Pappas M G, Nussenzweig R S, Nussenzweig V, Shear H L
J Clin Invest. 1981 Jan;67(1):183-92. doi: 10.1172/JCI110011.
We investigated the ability of malaria-infected and normal mice to clear particulate immune complexes consisting of autologous erythrocytes sensitized with either IgG or complement. Normal mice rapidly clear autologous erythrocytes optimally sensitized with IgG and the liver plays a major role in their sequestration. Clearance of optimally sensitized erythrocytes is complement-dependent because cobra venom factor-treated, normal mice failed to clear these cells rapidly, unless they had been pre-treated with fresh mouse serum. In the initial phase of Plasmodium berghei infection, clearance of the optimally sensitized erythrocytes was markedly increased over that observed in normal mice. 2 wk after infection, however, clearance was minimal. This defect was most likely the consequence of the hypocomplementemia observed at this stage of infection since sensitized erythrocytes were removed rapidly from the blood if they had been coated with C3 in vitro before injection into malarial mice.The functional activity of the complement receptors of phagocytic cells was assayed in malarial mice by the injection of autologous erythrocytes coated with C3 and C4 in the absence of antibody.
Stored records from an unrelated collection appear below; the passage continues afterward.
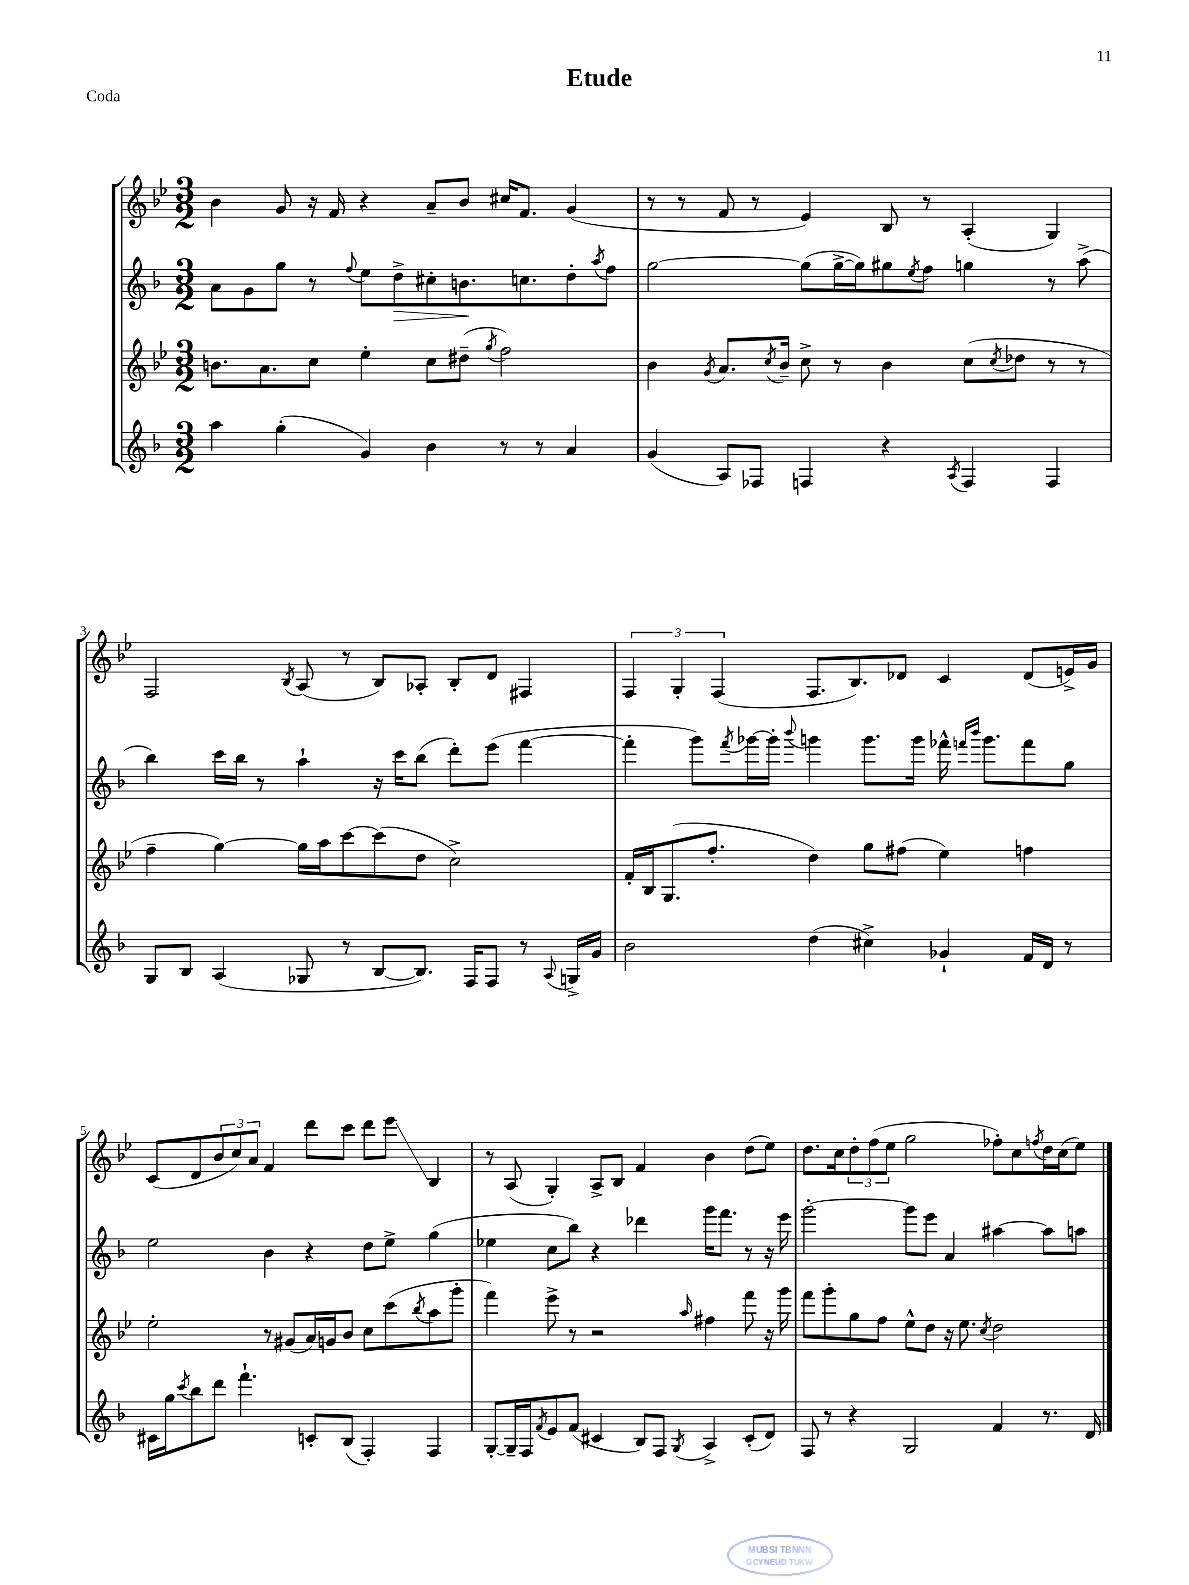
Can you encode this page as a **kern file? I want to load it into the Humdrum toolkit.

**kern	**kern	**kern	**kern
*staff4	*staff3	*staff2	*staff1
*clefG2	*clefG2	*clefG2	*clefG2
*k[b-]	*k[b-e-]	*k[b-]	*k[b-e-]
*M3/2	*M3/2	*M3/2	*M3/2
4aa\	8.b\L	8a\L	4b-\
.	.	8g\	.
.	8.a\	.	.
(4gg'\	.	8gg\J	8g/
.	8cc\J	8r	16r
.	.	.	16f/
.	.	8qqff/	.
4g/)	4ee-'\	8ee\L	4r
.	.	8dd^\	.
4b-\	8cc\L	8cc#'\	8a~/L
.	(8dd#~\J	8.b\	8b-/J
.	8qgg/	.	.
8r	2ff\)	.	16cc#/LK
.	.	8.cc\	8.f/J
8r	.	.	.
4a/	.	8dd'\	(4g/
.	.	8qaa/	.
.	.	8ff\J	.
=	=	=	=
(4g/	4b-\	[2gg\	8r
.	.	.	8r
.	8qg/	.	.
8A/L)	8.a/L	.	8f/
8F-/J	.	.	8r
.	8qcc/	.	.
.	16b-~/Jk	.	.
4F/	8cc^\	(8gg\]L	4e-/)
.	8r	[16gg^\L	.
.	.	16gg\]J)	.
4r	4b-\	8gg#\	8B-/
.	.	8qee/	.
.	.	8ff\J	8r
8qA/	.	.	.
4F/	(8cc\L	4gg\	(4A'/
.	8qcc/	.	.
.	8dd-\J	.	.
4F/	8r	8r	4G/)
.	8r	(8aa^\	.
=	=	=	=
8G/L	4ff~\	4bb-\)	2F/
8B-/J	.	.	.
(4A/	[4gg\)	16ccc\LL	.
.	.	16bb-\JJ	.
.	.	8r	.
.	.	.	8qB-/
8G-/	16gg\]LL	4aa`\	(8A/
.	16aa\J	.	.
8r	[8ccc\	.	8r
[8B-/L	(8ccc\]	16r	8B-/L)
.	.	16ccc\LK	.
8.B-/]J)	8dd\J	(8bb-\J	8A-'/J
.	2cc^\)	8ddd'\L)	8B-'/L
16F/LK	.	.	.
8F/J	.	(8eee\J	8d/J
8r	.	[4fff\	4F#/
8qqA/	.	.	.
16G^/LL	.	.	.
16g/JJ	.	.	.
=	=	=	=
2b-\	16f'/LL	4fff'\]	6F/
.	16B-/J	.	.
.	(8.G/	.	.
.	.	.	6G'/
.	.	8ggg\L)	.
.	8.ff'/J	.	.
.	.	.	(6F/
.	.	8qfff/	.
.	.	[16ggg-\L	.
.	.	16ggg-'\]JJ	.
.	.	8qqbbb-/	.
(4dd\	4dd\)	4ggg\	8.F/L
.	.	.	8.B-/)
4cc#^\)	8gg\L	8.ggg\L	.
.	(8ff#\J	.	8d-/J
.	.	16ggg\Jk	.
4g-`/	4ee-\)	16fff-^^\	4c/
.	.	16qqfff/LL	.
.	.	16qqbbb-/JJ	.
.	.	8.ggg\L	.
16f/LL	4ff\	8fff\	(8d-/L
16d/JJ	.	.	.
8r	.	8gg\J	16e^/L)
.	.	.	16g/JJ
=	=	=	=
16c#\LL	2ee-'\	2ee\	(8c/L
16gg\J	.	.	.
8qccc/	.	.	.
8bb-\	.	.	8d/
8ddd\J	.	.	12b-/
.	.	.	12cc/)
4.fff`\	.	.	.
.	.	.	12a/J
.	8r	4b-\	4f/
.	(8g#/L	.	.
8c'/L	16a/L)	4r	8ddd\L
.	16g/J	.	.
(8B-/J	8b-/J	.	8ccc\J
4F'/)	8cc\L	8dd\L	8ddd\L
.	(8ccc\	8ee^\J	8eee-\J
.	8qbb-/	.	.
4F/	8aa\	(4gg\	4B-/
.	8ggg'\J	.	.
=	=	=	=
[8G'/L	4fff\)	4ee-\	8r
16G~/]L	.	.	(8A/
16F/J	.	.	.
8qf/	.	.	.
8e/	8eee-^\	8cc\L	4G'/)
(8f/J	8r	8bb-\J)	.
4c#/	2r	4r	8A^/L
.	.	.	8B-/J
8B-/L)	.	4ddd-\	4f/
8F/J	.	.	.
8qG/	16qqaa/	.	.
4A^/	4ff#\	16ggg\LK	4b-\
.	.	8.fff\J	.
(8c#'/L	8fff\	8r	(8dd\L
8d/J)	16r	16r	8ee-\J)
.	16ggg\	16eee\	.
=	=	=	=
8F/	8fff\L	[2ggg'\	8.dd\L
8r	8ggg'\	.	.
.	.	.	16cc\k
4r	8gg\	.	12dd'\
.	.	.	(12ff\
.	8ff\J	.	.
.	.	.	12ee-\J
2G/	8ee-^^\L	8ggg\]L	2gg\
.	8dd\J	8eee\J	.
.	16r	4a/	.
.	8.ee-\	.	.
.	8qcc/	.	.
4f/	2dd\	[4aa#\	8ff-'\L)
.	.	.	8cc\
.	.	.	8qff/
8.r	.	8aa#\]L	16dd\L
.	.	.	(16cc\J
.	.	8aa\J	8ee-\J)
16d/	.	.	.
==	==	==	==
*-	*-	*-	*-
The complement-coated erythrocytes were rapidly removed from the blood, accumulated in the liver, and then gradually returned to the circulation. Similar patterns were observed in normal animals, but the degree of clearance was considerably higher in the malarial mice late in infection. It appears, therefore, that complement receptors remain functional throughout the infection. Erythrocytes suboptimally sensitized with IgG were cleared minimally by normal mice. This clearance was not complement-dependent and was mediated mainly by the spleen. During malaria, clearance of these particles was initially enhanced but later it was abolished.The association of hypocomplementemia with a major splenic defect in clearance late in malaria infection may explain the accumulation of immune complexes in pathological sites observed in this disease.
我们研究了感染疟疾的小鼠和正常小鼠清除由用IgG或补体致敏的自体红细胞组成的颗粒性免疫复合物的能力。正常小鼠能迅速清除用IgG最佳致敏的自体红细胞,肝脏在其隔离过程中起主要作用。最佳致敏红细胞的清除依赖补体,因为经眼镜蛇毒因子处理的正常小鼠不能迅速清除这些细胞,除非它们预先用新鲜小鼠血清处理过。在伯氏疟原虫感染的初始阶段,最佳致敏红细胞的清除比正常小鼠明显增加。然而,感染后2周,清除率最低。这种缺陷很可能是感染此阶段观察到的补体血症低下的结果,因为如果在注射到感染疟疾的小鼠体内之前,将致敏红细胞在体外包被C3,它们会迅速从血液中清除。通过在无抗体情况下注射包被有C3和C4的自体红细胞,测定了感染疟疾小鼠吞噬细胞补体受体的功能活性。包被补体的红细胞迅速从血液中清除,积聚在肝脏中,然后逐渐回到循环中。在正常动物中也观察到类似模式,但在感染后期的疟疾小鼠中清除程度要高得多。因此,似乎补体受体在整个感染过程中都保持功能。正常小鼠对用IgG次优致敏的红细胞清除极少。这种清除不依赖补体,主要由脾脏介导。在疟疾期间,这些颗粒的清除最初增强,但后来被消除。补体血症低下与疟疾感染后期脾脏清除主要缺陷的关联,可能解释了在该疾病中观察到的免疫复合物在病理部位的积聚。